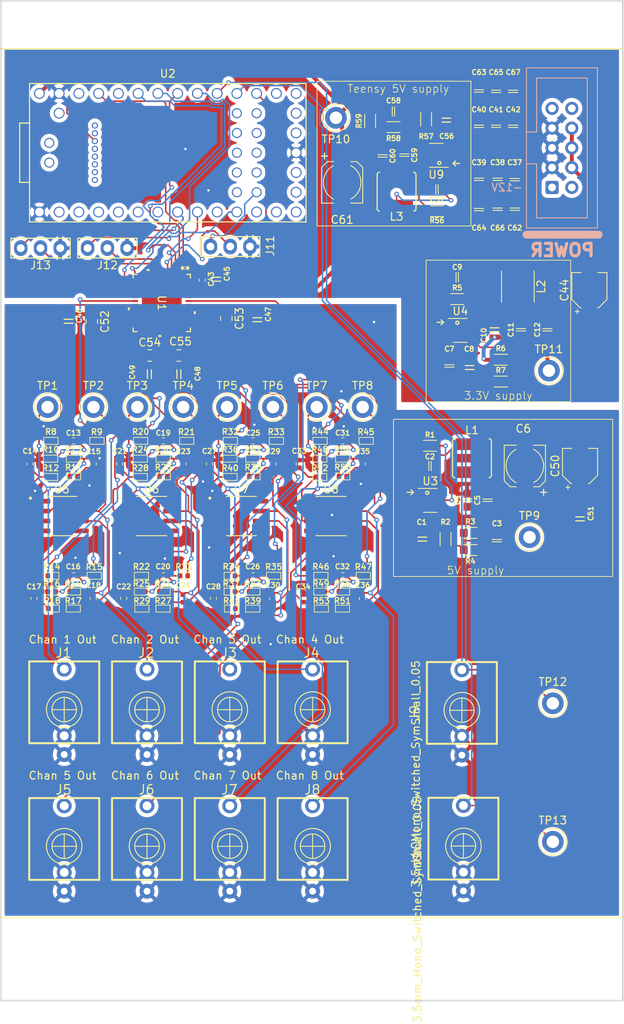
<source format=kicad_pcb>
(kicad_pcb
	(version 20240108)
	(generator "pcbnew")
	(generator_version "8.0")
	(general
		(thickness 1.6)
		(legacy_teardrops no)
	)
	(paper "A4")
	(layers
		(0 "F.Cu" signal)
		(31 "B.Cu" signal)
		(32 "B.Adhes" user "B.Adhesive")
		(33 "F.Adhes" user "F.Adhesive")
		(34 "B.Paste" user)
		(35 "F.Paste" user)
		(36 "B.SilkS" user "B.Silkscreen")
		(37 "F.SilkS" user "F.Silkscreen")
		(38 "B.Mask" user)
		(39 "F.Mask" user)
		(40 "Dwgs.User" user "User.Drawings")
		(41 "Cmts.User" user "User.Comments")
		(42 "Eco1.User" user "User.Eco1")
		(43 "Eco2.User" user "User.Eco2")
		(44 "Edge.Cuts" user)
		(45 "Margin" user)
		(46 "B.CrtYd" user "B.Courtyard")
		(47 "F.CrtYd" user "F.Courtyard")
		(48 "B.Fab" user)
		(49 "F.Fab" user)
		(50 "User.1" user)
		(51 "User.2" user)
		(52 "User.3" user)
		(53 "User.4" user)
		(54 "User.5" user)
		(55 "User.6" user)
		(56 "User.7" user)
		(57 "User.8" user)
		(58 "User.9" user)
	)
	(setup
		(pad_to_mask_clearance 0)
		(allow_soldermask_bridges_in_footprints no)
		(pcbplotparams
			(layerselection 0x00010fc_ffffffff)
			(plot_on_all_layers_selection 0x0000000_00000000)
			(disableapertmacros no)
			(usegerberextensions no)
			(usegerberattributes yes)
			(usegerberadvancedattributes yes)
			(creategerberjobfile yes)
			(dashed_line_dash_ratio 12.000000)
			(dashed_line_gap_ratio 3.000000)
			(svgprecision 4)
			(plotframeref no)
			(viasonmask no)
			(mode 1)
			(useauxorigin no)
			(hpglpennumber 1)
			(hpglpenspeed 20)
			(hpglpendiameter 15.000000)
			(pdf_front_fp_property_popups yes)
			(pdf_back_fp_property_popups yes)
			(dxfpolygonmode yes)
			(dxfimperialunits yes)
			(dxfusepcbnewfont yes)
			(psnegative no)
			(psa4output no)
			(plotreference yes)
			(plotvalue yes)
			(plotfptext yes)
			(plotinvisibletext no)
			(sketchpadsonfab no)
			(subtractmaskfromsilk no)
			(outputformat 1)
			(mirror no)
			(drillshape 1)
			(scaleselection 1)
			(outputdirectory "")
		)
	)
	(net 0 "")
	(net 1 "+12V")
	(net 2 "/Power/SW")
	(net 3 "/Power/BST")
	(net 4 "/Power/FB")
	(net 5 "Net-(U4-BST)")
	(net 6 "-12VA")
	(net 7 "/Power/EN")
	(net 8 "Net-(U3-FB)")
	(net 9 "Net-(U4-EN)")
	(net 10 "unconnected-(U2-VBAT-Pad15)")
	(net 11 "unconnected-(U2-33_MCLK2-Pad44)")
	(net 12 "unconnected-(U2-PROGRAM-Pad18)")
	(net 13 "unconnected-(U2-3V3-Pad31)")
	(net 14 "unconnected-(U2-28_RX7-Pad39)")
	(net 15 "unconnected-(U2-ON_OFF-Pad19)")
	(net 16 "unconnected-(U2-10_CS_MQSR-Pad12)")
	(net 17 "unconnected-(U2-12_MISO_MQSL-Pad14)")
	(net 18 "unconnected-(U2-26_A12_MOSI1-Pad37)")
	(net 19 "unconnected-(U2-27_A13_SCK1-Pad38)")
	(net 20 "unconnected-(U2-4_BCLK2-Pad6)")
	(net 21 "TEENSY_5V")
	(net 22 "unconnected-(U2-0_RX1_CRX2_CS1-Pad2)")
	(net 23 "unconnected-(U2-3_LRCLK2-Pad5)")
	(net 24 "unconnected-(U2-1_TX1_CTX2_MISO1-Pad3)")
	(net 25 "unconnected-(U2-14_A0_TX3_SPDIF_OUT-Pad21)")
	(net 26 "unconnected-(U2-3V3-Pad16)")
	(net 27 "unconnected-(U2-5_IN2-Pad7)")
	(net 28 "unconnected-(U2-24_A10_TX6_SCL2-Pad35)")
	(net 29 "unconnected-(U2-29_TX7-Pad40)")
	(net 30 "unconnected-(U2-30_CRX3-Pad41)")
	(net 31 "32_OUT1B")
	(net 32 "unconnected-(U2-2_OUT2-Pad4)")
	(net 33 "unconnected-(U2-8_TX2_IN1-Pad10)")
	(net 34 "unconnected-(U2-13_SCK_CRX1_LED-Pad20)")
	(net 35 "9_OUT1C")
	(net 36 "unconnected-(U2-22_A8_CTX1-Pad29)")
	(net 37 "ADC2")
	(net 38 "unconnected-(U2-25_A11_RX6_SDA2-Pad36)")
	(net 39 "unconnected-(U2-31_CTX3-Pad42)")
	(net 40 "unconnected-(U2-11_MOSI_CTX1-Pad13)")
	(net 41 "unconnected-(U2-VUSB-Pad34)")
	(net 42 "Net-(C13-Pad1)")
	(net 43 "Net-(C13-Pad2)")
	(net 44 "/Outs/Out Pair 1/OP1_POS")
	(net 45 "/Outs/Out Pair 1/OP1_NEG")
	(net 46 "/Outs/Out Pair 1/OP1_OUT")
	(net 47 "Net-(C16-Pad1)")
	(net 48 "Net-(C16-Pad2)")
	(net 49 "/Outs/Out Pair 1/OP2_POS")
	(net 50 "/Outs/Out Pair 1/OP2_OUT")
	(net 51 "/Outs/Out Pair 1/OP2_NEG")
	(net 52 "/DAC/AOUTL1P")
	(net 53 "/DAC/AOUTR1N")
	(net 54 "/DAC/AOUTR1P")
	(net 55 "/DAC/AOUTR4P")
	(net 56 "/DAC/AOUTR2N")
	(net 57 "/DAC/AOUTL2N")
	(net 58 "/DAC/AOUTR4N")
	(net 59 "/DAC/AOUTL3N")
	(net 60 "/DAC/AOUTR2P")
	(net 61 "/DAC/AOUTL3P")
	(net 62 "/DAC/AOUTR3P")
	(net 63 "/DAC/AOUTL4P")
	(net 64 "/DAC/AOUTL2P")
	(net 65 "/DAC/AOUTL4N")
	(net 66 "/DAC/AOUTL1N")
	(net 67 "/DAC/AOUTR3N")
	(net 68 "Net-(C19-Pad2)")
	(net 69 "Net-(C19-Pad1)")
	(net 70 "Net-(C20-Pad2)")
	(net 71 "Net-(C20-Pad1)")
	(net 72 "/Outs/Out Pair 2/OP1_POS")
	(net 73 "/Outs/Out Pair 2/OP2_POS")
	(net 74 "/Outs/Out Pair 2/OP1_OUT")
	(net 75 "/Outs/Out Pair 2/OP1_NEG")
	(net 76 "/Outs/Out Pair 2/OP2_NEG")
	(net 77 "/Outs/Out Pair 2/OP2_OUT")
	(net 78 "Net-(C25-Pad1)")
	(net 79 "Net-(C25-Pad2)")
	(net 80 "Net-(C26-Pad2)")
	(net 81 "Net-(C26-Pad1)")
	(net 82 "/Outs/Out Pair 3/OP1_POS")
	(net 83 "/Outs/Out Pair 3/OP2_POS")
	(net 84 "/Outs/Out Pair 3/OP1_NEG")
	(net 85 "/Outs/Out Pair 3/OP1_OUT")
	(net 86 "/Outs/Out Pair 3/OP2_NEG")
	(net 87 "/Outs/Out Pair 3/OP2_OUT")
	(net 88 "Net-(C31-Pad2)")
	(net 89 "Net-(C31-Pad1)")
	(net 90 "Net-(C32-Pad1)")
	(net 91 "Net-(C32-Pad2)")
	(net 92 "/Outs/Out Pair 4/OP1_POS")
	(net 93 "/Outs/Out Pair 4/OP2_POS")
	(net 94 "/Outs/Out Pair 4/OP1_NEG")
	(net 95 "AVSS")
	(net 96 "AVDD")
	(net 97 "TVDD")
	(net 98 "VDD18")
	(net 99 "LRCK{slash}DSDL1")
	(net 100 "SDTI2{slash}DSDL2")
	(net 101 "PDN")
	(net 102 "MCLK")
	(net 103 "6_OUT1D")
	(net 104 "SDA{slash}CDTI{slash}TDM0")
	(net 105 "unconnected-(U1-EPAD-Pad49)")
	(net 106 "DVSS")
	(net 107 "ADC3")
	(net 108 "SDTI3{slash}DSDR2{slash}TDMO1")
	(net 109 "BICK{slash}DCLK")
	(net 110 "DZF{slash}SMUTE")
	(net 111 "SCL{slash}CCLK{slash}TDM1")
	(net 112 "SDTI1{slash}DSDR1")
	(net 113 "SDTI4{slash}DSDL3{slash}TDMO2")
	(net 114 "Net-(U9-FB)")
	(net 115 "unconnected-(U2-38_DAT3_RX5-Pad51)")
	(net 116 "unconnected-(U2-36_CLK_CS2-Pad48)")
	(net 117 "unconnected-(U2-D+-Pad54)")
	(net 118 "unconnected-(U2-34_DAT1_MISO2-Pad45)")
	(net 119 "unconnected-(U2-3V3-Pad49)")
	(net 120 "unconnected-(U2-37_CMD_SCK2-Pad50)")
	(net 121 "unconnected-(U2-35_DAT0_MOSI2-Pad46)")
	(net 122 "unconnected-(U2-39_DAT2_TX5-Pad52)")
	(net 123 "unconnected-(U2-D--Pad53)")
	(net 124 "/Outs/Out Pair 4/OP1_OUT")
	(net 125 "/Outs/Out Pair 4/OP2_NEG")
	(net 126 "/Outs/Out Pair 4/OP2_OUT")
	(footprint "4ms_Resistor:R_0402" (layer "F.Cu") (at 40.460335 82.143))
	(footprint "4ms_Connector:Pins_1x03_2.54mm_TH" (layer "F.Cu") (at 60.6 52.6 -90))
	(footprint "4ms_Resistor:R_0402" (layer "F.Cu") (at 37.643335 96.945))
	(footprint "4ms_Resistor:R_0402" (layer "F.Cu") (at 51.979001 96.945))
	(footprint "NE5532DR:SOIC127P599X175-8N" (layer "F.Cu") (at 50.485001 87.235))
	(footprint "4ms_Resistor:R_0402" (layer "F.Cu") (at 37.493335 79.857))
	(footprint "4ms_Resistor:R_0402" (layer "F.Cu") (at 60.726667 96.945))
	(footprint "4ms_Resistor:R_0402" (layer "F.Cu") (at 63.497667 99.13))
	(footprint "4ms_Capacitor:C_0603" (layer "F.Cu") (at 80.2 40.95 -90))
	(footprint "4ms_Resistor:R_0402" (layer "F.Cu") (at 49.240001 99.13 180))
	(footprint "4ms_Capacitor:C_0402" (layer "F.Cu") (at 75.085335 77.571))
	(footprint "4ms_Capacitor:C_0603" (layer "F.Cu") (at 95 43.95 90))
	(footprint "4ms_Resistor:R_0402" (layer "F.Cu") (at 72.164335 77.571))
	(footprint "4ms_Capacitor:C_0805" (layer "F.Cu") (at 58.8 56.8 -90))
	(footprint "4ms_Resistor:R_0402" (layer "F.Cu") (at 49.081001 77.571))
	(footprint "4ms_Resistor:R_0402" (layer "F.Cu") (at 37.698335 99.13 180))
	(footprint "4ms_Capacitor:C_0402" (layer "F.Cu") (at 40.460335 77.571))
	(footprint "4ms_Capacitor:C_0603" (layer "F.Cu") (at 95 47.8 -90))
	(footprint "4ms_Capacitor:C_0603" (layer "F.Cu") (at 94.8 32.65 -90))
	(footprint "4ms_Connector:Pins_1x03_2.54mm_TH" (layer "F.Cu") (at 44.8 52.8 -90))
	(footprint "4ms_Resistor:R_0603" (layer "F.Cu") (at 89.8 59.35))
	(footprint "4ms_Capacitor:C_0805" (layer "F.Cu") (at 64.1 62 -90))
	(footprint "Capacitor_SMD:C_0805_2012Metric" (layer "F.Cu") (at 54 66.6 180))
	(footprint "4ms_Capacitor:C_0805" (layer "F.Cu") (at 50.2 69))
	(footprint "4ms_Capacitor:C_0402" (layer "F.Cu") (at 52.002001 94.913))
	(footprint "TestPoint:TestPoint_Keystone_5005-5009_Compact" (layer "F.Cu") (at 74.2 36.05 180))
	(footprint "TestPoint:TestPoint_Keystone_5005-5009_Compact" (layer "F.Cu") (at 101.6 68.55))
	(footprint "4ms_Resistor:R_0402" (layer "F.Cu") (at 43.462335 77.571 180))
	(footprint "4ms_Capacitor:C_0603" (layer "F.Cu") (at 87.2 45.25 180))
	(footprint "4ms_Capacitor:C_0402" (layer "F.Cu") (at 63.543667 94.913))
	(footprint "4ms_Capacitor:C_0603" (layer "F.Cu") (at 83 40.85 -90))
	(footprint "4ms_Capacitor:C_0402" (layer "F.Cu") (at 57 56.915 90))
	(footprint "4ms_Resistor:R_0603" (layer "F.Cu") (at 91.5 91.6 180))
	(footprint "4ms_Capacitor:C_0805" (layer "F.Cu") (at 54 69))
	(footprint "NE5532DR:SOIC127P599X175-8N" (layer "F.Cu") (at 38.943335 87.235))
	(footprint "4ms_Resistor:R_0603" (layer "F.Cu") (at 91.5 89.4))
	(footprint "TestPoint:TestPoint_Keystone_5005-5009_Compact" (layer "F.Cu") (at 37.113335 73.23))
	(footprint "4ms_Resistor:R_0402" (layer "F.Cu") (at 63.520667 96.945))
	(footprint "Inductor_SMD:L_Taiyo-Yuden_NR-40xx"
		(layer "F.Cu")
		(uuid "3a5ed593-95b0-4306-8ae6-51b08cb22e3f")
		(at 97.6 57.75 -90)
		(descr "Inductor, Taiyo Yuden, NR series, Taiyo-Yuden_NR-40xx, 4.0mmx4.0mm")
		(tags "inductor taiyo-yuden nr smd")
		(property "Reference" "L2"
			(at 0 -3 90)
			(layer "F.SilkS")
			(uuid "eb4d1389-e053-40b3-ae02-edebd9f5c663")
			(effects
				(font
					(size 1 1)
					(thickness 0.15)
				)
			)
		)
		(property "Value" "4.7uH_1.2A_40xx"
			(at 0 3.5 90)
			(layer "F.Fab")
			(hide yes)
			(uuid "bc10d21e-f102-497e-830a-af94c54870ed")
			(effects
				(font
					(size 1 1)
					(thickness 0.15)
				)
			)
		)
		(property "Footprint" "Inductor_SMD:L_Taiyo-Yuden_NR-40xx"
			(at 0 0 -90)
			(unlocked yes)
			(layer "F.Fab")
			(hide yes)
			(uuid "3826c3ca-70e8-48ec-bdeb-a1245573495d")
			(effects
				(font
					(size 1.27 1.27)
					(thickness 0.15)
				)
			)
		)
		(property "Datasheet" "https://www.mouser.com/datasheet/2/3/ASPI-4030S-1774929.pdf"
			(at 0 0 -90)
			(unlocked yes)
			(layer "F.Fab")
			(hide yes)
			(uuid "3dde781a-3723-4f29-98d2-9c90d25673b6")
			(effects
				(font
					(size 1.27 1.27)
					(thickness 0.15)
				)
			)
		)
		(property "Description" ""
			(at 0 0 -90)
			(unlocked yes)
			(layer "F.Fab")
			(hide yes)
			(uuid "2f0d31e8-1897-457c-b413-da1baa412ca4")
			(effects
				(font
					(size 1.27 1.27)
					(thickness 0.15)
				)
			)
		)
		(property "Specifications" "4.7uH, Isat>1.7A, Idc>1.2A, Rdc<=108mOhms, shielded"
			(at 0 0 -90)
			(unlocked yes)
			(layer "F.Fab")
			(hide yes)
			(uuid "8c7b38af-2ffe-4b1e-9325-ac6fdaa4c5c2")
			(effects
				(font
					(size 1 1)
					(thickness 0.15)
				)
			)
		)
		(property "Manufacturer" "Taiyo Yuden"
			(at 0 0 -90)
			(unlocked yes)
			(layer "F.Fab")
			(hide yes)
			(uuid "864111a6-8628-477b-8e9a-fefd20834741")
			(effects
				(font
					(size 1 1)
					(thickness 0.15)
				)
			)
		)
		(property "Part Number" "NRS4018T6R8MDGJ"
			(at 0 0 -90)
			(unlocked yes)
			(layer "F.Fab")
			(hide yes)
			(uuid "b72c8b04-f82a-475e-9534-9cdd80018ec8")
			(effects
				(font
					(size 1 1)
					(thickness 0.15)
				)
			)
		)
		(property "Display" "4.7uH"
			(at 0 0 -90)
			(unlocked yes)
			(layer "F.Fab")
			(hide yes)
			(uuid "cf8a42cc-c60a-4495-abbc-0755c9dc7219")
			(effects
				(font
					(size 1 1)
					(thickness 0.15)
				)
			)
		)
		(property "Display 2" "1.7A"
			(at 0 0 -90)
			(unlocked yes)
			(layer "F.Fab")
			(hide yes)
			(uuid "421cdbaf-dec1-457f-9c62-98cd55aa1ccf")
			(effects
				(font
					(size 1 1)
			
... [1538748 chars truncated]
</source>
****
Go over the listing above and return each line with "SilkS".

		(36 "B.SilkS" user "B.Silkscreen")
		(37 "F.SilkS" user "F.Silkscreen")
			(layer "F.SilkS")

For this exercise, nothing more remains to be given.